L’appuntamento si aprirà con i saluti di benvenuto e proseguirà con un dialogo tra l’autrice e l’editore Alessandro Gian Maria Ferri, occasione per raccontare la nascita di un’opera che Serena Marino definisce profondamente personale.
“La grande bambina” è infatti un racconto autobiografico intenso, che affronta temi delicati come la violenza domestica, la paura, l’abbandono emotivo e la necessità di crescere troppo in fretta.
Il libro ripercorre l’infanzia di Serena, segnata da un contesto familiare difficile, tra silenzi, responsabilità precoci e un mondo adulto spesso incapace di proteggere. Una storia dura, ma attraversata anche dalla capacità di resistere e ricostruire sé stessi.
“È un libro che avevo in mente di scrivere da tanto tempo – racconta Serena Marino – ha subito tante modifiche negli anni, ma oggi è finalmente realtà. È la mia storia. La storia di una bambina che finalmente è stata vista”.
Originaria della Valtiberina, Serena Marino vive e lavora a Sansepolcro, dove vive con il compagno Andrea ed è madre di due figli, Marco e Giada. Quello di La grande bambina è il suo esordio assoluto come scrittrice, anche se l’autrice è già impegnata nella realizzazione del seguito della storia.

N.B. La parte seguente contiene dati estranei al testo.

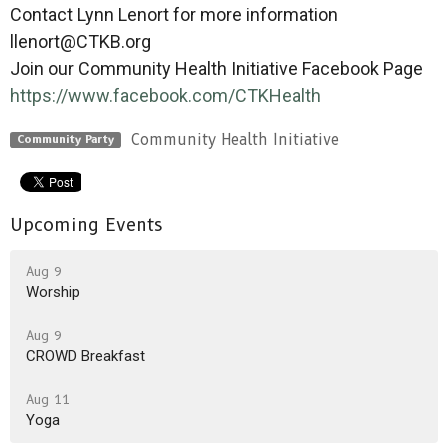
Contact Lynn Lenort for more information
llenort@CTKB.org
Join our Community Health Initiative Facebook Page
https://www.facebook.com/
CTKHealth
Community Health Initiative
Community Party
Upcoming Events
Aug 9
Worship
Aug 9
CROWD Breakfast
Aug 11
Yoga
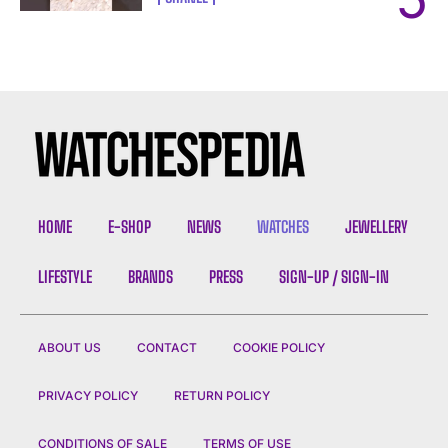
HOME
E-SHOP
NEWS
WATCHES
JEWELLERY
LIFESTYLE
BRANDS
PRESS
SIGN-UP / SIGN-IN
ABOUT US
CONTACT
COOKIE POLICY
PRIVACY POLICY
RETURN POLICY
CONDITIONS OF SALE
TERMS OF USE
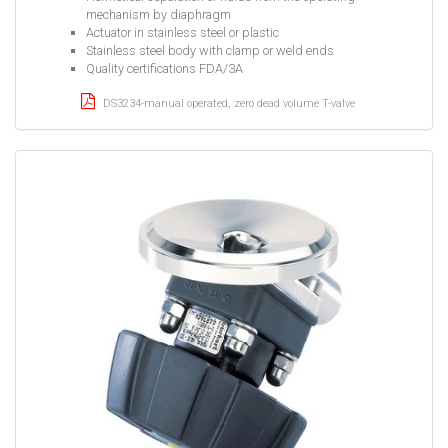
mechanism by diaphragm
Actuator in stainless steel or plastic
Stainless steel body with clamp or weld ends
Quality certifications FDA/3A
DS3234-manual operated, zero dead volume T-valve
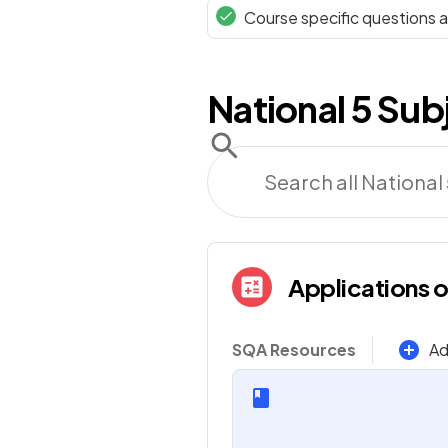
Course specific questions
National 5
Sub
Applications 
SQA Resources
Ad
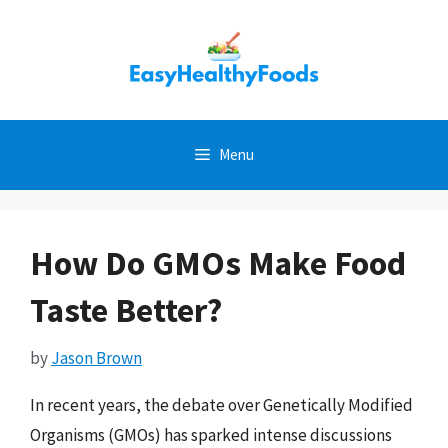
Skip
to
content
Menu
How Do GMOs Make Food
Taste Better?
by
Jason Brown
In recent years, the debate over Genetically Modified
Organisms (GMOs) has sparked intense discussions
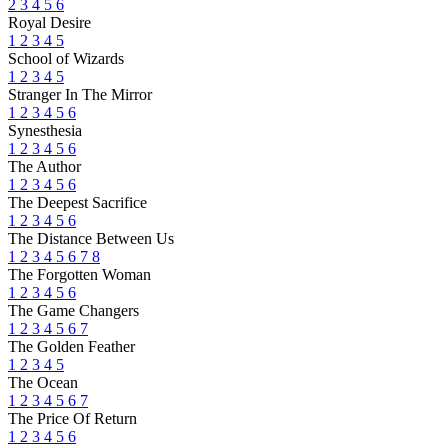
2
3
4
5
6
Royal Desire
1
2
3
4
5
School of Wizards
1
2
3
4
5
Stranger In The Mirror
1
2
3
4
5
6
Synesthesia
1
2
3
4
5
6
The Author
1
2
3
4
5
6
The Deepest Sacrifice
1
2
3
4
5
6
The Distance Between Us
1
2
3
4
5
6
7
8
The Forgotten Woman
1
2
3
4
5
6
The Game Changers
1
2
3
4
5
6
7
The Golden Feather
1
2
3
4
5
The Ocean
1
2
3
4
5
6
7
The Price Of Return
1
2
3
4
5
6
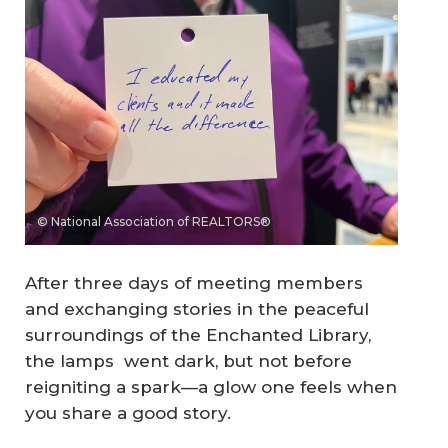
© National Association of REALTORS®
After three days of meeting members
and exchanging stories in the peaceful
surroundings of the Enchanted Library,
the lamps went dark, but not before
reigniting a spark—a glow one feels when
you share a good story.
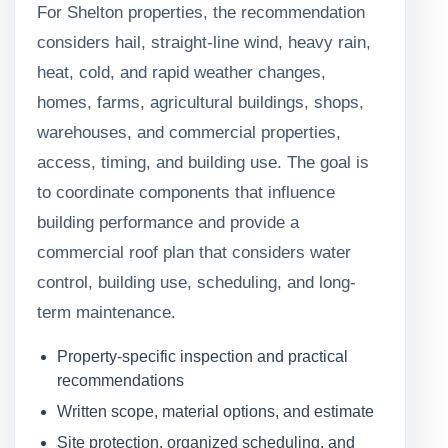
For Shelton properties, the recommendation
considers hail, straight-line wind, heavy rain,
heat, cold, and rapid weather changes,
homes, farms, agricultural buildings, shops,
warehouses, and commercial properties,
access, timing, and building use. The goal is
to coordinate components that influence
building performance and provide a
commercial roof plan that considers water
control, building use, scheduling, and long-
term maintenance.
Property-specific inspection and practical
recommendations
Written scope, material options, and estimate
Site protection, organized scheduling, and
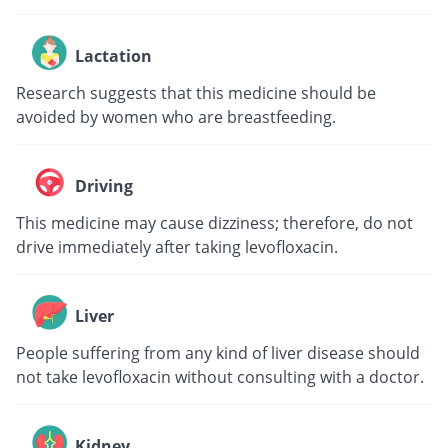
Lactation
Research suggests that this medicine should be
avoided by women who are breastfeeding.
Driving
This medicine may cause dizziness; therefore, do not
drive immediately after taking levofloxacin.
Liver
People suffering from any kind of liver disease should
not take levofloxacin without consulting with a doctor.
Kidney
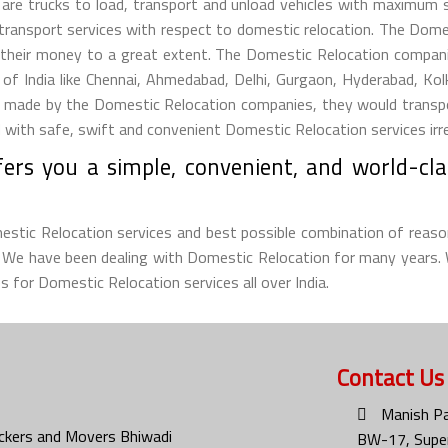
s are trucks to load, transport and unload vehicles with maximum
 transport services with respect to domestic relocation. The Dom
their money to a great extent. The Domestic Relocation companie
s of India like Chennai, Ahmedabad, Delhi, Gurgaon, Hyderabad, Ko
ade by the Domestic Relocation companies, they would transport t
ith safe, swift and convenient Domestic Relocation services irresp
ers you a simple, convenient, and world-cla
omestic Relocation services and best possible combination of reaso
d. We have been dealing with Domestic Relocation for many years.
 for Domestic Relocation services all over India.
Contact Us
Manish Pa
ckers and Movers Bhiwadi
BW-17, Super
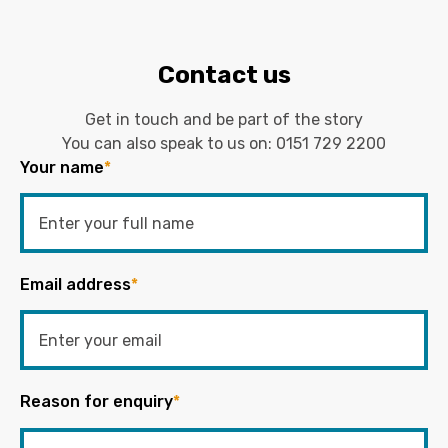
Contact us
Get in touch and be part of the story
You can also speak to us on:
0151 729 2200
Your name
*
Email address
*
Reason for enquiry
*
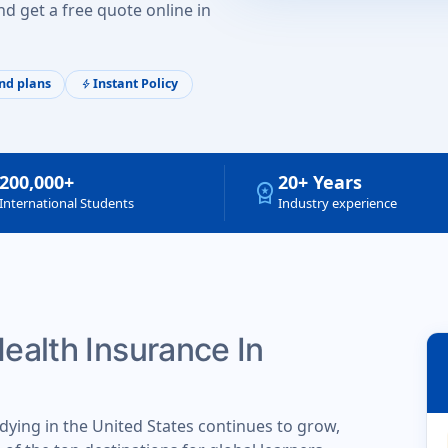
d get a free quote online in
nd plans
Instant Policy
bolt
200,000+
20+ Years
workspace_premium
International Students
Industry experience
Health Insurance In
dying in the United States continues to grow,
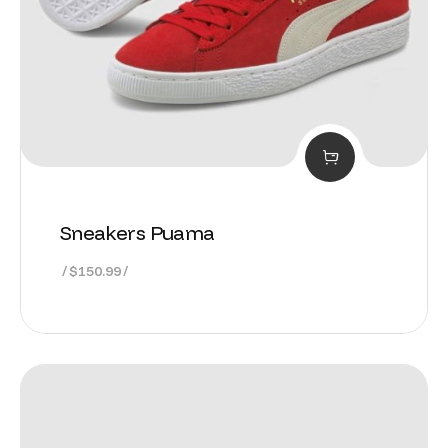
Sneakers Puama
$
150.99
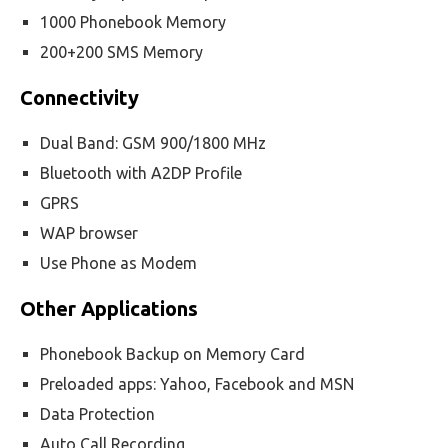
1000 Phonebook Memory
200+200 SMS Memory
Connectivity
Dual Band: GSM 900/1800 MHz
Bluetooth with A2DP Profile
GPRS
WAP browser
Use Phone as Modem
Other Applications
Phonebook Backup on Memory Card
Preloaded apps: Yahoo, Facebook and MSN
Data Protection
Auto Call Recording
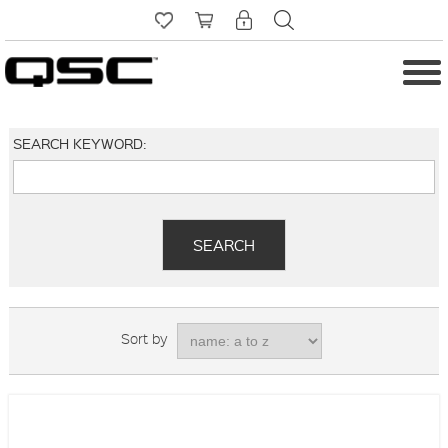
SEARCH KEYWORD:
Sort by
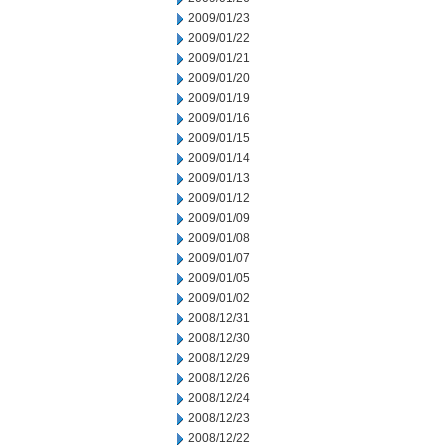
2009/01/23
2009/01/22
2009/01/21
2009/01/20
2009/01/19
2009/01/16
2009/01/15
2009/01/14
2009/01/13
2009/01/12
2009/01/09
2009/01/08
2009/01/07
2009/01/05
2009/01/02
2008/12/31
2008/12/30
2008/12/29
2008/12/26
2008/12/24
2008/12/23
2008/12/22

Un ruolo importante nella conclusione del progetto, racconta la stessa autrice, lo ha avuto Sofia, compagna del figlio Marco, che l’ha incoraggiata a completare la trascrizione definitiva del manoscritto.
Al termine della presentazione è previsto un aperitivo aperto agli ospiti, pensato come momento informale di dialogo e confronto con l’autrice.
L’ingresso all’evento è libero e aperto al pubblico.